Do tej pory nie czytałam książki, która w tak szczegółowy i obrazowy sposób opisywałaby realia VIII-wiecznej Anglii.
Ukazuje jak wyglądało życie w Londynie, w 1758 roku. Pozwala wkroczyć w świat wierzeń, przesądów i zabobonów. Przenosi nas się do czasu, kiedy medycyna nie była jeszcze zaawansowana, a choroby leczyło się dostępnymi wtedy środkami, ziołami, roślinami, a makijaż, który wykonywały kobiety, mógł szybko doprowadzić je do śmierci, o czym wtedy jeszcze nie było powszechnie wiadomo.
“Miała pewnie ze trzydzieści pięć lat, jak oceniła Beatrice, choć trudno było dokładnie określić wiek z powodu bladości jej twarzy, która przypominała maskę. Ten efekt został zapewnie osiągnięty przez nałożenie grubej warstwy pasty ołowiowej, a dwa rumieńczyki musiały wyć wymalowane cynobrem (…). Beatrice zdawała sobie sprawę, że ona sama, dużo pracując w ogródku warzywnym na plebanii, ma twarz niemodnie opaloną, niczym prosta wieśniaczka. Ale wiedziała też, że jeśli do organizmu zbyt długo wnika przez skórę ołów, może to być zabójcze, i że wiele modnych młodych kobiet zmarło przez stałe stosowanie takiego makijażu. A cynober był nawet bardziej toksyczny. Robiło się go z siarczku rtęci.”
Główną bohaterką książki “Sabat czarownic” Grahama Mastertona jest Beatrice, córka aptekarza, która po stracie męża, a później zaginieniu syna, musiała się przeprowadzić do przytułku dla upadłych kobiet imienia Świętej Marii Magdaleny. Miała tam dbać o podopieczne, leczyć je i zapobiegać chorobom. To zajęcie pozwoliło jej zapewnić sobie i córce jedzenie oraz dach nad głową, a także dało jej poczucie misji. Kobieta szybko poczuła więź ze swoimi podopiecznymi.
Kobiety, które trafiały do przytułka często miały możliwość podjęcia pracy, żeby wrócić na dobrą drogę i nauczyć się o siebie dbać. Pewnego dnia okazało się, że kontakt z kobietami, które zostały wybrane do pracy, urwał się. Nie umknęło to czujnym oczom Beatrice, która postanowiła dowiedzieć się, co się z nimi stało…

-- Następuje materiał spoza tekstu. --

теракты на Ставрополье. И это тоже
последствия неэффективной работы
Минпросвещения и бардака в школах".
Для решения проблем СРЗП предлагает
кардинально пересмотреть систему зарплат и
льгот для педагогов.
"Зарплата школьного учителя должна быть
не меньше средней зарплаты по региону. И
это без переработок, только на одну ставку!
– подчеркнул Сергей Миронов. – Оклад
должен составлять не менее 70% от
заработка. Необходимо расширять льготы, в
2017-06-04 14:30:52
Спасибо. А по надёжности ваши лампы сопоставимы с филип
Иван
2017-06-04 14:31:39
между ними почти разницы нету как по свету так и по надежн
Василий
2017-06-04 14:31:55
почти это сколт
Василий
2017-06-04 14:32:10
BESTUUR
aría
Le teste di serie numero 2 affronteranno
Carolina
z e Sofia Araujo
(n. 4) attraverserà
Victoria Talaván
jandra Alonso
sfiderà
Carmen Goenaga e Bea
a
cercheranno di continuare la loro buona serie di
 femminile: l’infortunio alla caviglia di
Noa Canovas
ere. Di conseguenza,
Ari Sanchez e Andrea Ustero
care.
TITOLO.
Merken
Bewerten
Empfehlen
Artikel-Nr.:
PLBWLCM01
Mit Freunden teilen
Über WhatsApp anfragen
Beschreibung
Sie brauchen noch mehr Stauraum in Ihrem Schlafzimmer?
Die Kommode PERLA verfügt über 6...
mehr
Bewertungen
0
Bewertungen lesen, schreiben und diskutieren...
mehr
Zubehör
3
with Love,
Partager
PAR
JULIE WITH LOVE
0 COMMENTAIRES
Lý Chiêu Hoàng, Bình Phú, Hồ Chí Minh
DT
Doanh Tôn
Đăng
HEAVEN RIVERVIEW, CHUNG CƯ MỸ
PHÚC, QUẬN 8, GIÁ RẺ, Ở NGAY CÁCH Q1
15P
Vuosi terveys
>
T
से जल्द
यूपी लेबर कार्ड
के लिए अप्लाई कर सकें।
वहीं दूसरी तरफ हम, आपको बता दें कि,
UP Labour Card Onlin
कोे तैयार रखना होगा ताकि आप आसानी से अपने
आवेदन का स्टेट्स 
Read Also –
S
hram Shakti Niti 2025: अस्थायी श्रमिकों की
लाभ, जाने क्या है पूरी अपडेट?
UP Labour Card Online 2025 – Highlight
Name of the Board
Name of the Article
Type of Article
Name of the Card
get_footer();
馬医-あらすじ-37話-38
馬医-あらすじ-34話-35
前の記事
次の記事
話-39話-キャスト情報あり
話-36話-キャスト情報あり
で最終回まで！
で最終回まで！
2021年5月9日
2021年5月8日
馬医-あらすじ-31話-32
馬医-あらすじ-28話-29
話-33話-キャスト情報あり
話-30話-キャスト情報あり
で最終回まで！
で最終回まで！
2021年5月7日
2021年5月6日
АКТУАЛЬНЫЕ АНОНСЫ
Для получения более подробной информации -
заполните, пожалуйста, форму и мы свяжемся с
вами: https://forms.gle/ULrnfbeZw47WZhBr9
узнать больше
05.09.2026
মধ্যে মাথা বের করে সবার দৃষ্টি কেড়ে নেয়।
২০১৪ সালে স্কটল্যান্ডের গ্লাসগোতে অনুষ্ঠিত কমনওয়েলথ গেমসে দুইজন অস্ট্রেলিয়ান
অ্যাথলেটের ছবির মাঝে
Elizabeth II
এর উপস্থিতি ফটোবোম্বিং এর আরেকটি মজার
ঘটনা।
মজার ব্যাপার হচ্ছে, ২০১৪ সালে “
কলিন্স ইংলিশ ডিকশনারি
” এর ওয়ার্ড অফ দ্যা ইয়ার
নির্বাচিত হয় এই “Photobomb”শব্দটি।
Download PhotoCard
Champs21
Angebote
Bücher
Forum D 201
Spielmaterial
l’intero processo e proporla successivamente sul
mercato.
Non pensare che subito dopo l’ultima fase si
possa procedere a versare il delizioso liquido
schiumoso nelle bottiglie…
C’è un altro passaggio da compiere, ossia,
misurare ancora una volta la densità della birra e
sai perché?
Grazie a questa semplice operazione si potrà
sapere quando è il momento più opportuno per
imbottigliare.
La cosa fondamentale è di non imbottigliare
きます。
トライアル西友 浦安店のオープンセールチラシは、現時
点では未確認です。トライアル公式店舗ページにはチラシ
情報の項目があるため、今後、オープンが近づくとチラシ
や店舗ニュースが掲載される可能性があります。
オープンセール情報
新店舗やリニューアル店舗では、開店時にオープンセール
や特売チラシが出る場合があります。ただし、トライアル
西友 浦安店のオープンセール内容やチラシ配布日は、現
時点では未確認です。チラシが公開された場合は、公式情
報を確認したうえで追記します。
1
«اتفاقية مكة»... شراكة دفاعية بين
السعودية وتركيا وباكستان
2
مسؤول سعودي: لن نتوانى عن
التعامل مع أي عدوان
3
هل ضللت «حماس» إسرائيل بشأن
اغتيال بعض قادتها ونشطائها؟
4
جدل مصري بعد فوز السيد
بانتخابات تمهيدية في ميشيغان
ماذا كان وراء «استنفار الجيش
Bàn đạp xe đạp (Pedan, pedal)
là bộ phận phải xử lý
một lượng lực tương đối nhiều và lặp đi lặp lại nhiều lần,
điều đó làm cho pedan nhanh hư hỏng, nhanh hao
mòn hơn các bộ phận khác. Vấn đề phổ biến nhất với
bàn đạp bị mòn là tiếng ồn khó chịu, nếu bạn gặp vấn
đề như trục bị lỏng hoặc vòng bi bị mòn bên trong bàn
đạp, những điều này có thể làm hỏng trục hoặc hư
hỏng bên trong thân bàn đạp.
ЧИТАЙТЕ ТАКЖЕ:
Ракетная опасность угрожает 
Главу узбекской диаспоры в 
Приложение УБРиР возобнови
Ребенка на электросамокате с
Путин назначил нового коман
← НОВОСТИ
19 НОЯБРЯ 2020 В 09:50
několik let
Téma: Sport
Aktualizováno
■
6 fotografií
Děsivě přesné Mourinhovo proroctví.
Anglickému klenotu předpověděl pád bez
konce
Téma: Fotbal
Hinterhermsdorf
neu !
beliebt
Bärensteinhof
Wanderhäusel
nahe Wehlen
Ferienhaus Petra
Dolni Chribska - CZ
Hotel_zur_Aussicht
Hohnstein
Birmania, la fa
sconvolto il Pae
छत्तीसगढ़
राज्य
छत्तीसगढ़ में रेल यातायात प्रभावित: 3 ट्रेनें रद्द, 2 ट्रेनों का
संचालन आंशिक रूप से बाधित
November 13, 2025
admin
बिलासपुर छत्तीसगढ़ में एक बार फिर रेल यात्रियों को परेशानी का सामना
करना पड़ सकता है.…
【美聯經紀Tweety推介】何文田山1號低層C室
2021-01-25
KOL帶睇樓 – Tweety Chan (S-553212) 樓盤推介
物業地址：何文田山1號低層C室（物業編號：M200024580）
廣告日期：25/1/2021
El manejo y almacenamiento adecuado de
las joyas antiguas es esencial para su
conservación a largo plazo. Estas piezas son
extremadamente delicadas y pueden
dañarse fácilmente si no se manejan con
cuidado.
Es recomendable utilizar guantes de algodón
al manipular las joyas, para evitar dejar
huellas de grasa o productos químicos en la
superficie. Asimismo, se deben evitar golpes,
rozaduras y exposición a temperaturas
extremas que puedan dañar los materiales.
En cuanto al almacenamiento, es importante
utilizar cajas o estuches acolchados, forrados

Zdanie kobiet niewiele znaczyło
W VIII-wiecznej Anglii kobiety nie mogły wykonywać wielu pracy, a ich zdanie kobiet niewiele znaczyło. Wystarczyło, że coś nie spodobało się mężczyznom w ich otoczeniu, by zyskać miano “czarownicy” lub zostać oskarżoną o służenie diabłu. Beatrice była wykształconą kobietą, ciężko jej było uwierzyć, że wydarzenia, które miały miejsca po zaginięciu kobiet, to dzieło szatana. Czy kobiecie uda się rozwiązać zagadkę?
Powieść “Sabat czarownic” Grahama Mastertona, to połączenie horroru, thrillera i powieści detektywistycznej. Liczne obrazowe opisy ulic, budynków, strojów kobiet, a nawet receptur leków i eksperymentów czy łączenia ziół, które miały złagodzić ból w chorobie i leczyć, pomagają całkowicie zagłębić się w realia VIII-wiecznej Anglii i poznać warunki życia, jakie tam wtedy panowały. Żebrzące małe dzieci na ulicach, które wcześnie straciły matki, prostytutki stojące w bramach miast, bieda i ubóstwo. Bestialstwo, które dało się zobaczyć na ulicach — rabunki, męczenie zwierząt, które były wówczas traktowane jako istoty nie mające uczuć (miały jedynie bawić człowieka i zapewnić mu pożywienie). Strach przed chorobami — ludzie często nie dożywali 25–30 lat.
Książka jest interesująca i trzymająca w napięciu, pełna brutalnych opisów. To pozycja dla ludzi o mocnych nerwach. Wielokrotnie odkładałam ją na półkę, by później ponownie do niej wrócić i dowiedzieć się jak skończy się ta historia. Jeśli lubisz powieści kryminalne lub detektywistyczne lub interesuje Cię obraz VIII-wiecznej Anglii, ta książka może Ci się spodobać.
Dziękuję wydawnictwu Albatros za możliwość przeczytania książki.